> _REQUEST_
Transcribe the data below verbatim from the line with "Créez un compte Semrush" to the line with "l’attenzione delle autorità". Include both of those lines.

> _Dataset entries_
--- START ---

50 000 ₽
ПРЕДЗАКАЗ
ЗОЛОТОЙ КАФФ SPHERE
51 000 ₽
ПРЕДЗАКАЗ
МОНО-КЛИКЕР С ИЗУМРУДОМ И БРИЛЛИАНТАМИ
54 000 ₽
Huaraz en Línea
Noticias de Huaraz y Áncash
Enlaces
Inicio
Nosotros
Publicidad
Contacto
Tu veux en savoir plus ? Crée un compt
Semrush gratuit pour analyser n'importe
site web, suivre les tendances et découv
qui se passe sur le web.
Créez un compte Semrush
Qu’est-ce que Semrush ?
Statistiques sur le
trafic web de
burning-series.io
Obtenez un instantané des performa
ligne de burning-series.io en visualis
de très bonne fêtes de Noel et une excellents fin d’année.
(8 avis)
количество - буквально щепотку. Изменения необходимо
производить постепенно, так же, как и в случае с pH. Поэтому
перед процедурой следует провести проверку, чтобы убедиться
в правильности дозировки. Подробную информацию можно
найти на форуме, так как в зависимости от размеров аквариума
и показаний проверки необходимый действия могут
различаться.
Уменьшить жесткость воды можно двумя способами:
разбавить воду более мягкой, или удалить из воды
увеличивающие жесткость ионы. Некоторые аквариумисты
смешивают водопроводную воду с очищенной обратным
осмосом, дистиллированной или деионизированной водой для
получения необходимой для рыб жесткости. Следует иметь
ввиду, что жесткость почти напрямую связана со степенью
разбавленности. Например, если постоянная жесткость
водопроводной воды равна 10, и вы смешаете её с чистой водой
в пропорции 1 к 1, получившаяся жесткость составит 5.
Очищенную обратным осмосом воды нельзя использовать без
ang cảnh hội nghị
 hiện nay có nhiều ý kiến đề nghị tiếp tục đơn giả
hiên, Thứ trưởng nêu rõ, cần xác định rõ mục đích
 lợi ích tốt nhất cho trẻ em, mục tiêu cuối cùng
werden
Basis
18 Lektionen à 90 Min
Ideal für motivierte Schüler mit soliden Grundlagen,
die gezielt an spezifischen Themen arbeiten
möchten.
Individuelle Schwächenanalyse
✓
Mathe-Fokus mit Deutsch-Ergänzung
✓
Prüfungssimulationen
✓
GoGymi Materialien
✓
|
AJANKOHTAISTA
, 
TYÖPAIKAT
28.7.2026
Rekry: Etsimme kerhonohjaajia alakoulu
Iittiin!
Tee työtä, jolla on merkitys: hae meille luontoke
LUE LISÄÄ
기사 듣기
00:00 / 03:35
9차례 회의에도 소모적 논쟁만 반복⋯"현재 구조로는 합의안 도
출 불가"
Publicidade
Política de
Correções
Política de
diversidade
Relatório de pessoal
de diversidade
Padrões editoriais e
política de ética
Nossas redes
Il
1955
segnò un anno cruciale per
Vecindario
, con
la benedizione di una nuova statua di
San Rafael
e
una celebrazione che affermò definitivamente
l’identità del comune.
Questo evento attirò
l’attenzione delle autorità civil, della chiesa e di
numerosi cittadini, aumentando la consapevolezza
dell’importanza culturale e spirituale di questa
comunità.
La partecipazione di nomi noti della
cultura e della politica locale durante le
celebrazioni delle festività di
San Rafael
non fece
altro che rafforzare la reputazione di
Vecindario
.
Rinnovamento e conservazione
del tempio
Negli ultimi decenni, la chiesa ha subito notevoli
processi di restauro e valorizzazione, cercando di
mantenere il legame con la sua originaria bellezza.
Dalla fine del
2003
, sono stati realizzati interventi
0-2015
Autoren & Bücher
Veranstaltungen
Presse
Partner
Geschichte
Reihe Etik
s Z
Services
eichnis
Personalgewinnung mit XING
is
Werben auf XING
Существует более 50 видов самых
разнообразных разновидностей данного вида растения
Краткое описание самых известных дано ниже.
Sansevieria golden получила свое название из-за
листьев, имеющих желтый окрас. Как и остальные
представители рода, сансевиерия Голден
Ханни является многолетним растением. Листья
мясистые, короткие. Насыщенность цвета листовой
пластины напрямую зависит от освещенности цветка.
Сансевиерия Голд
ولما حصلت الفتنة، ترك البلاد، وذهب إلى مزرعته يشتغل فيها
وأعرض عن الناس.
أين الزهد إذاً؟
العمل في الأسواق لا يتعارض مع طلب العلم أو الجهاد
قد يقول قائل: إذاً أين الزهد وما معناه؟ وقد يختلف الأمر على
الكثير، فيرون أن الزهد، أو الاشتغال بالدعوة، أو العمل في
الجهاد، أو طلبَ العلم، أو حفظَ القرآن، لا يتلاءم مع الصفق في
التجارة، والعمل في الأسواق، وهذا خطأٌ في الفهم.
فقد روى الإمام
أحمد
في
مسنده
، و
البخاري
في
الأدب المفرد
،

--- END ---

> _OUTPUT BELOW_
Créez un compte Semrush
Qu’est-ce que Semrush ?
Statistiques sur le
trafic web de
burning-series.io
Obtenez un instantané des performa
ligne de burning-series.io en visualis
de très bonne fêtes de Noel et une excellents fin d’année.
(8 avis)
количество - буквально щепотку. Изменения необходимо
производить постепенно, так же, как и в случае с pH. Поэтому
перед процедурой следует провести проверку, чтобы убедиться
в правильности дозировки. Подробную информацию можно
найти на форуме, так как в зависимости от размеров аквариума
и показаний проверки необходимый действия могут
различаться.
Уменьшить жесткость воды можно двумя способами:
разбавить воду более мягкой, или удалить из воды
увеличивающие жесткость ионы. Некоторые аквариумисты
смешивают водопроводную воду с очищенной обратным
осмосом, дистиллированной или деионизированной водой для
получения необходимой для рыб жесткости. Следует иметь
ввиду, что жесткость почти напрямую связана со степенью
разбавленности. Например, если постоянная жесткость
водопроводной воды равна 10, и вы смешаете её с чистой водой
в пропорции 1 к 1, получившаяся жесткость составит 5.
Очищенную обратным осмосом воды нельзя использовать без
ang cảnh hội nghị
 hiện nay có nhiều ý kiến đề nghị tiếp tục đơn giả
hiên, Thứ trưởng nêu rõ, cần xác định rõ mục đích
 lợi ích tốt nhất cho trẻ em, mục tiêu cuối cùng
werden
Basis
18 Lektionen à 90 Min
Ideal für motivierte Schüler mit soliden Grundlagen,
die gezielt an spezifischen Themen arbeiten
möchten.
Individuelle Schwächenanalyse
✓
Mathe-Fokus mit Deutsch-Ergänzung
✓
Prüfungssimulationen
✓
GoGymi Materialien
✓
|
AJANKOHTAISTA
, 
TYÖPAIKAT
28.7.2026
Rekry: Etsimme kerhonohjaajia alakoulu
Iittiin!
Tee työtä, jolla on merkitys: hae meille luontoke
LUE LISÄÄ
기사 듣기
00:00 / 03:35
9차례 회의에도 소모적 논쟁만 반복⋯"현재 구조로는 합의안 도
출 불가"
Publicidade
Política de
Correções
Política de
diversidade
Relatório de pessoal
de diversidade
Padrões editoriais e
política de ética
Nossas redes
Il
1955
segnò un anno cruciale per
Vecindario
, con
la benedizione di una nuova statua di
San Rafael
e
una celebrazione che affermò definitivamente
l’identità del comune.
Questo evento attirò
l’attenzione delle autorità civil, della chiesa e di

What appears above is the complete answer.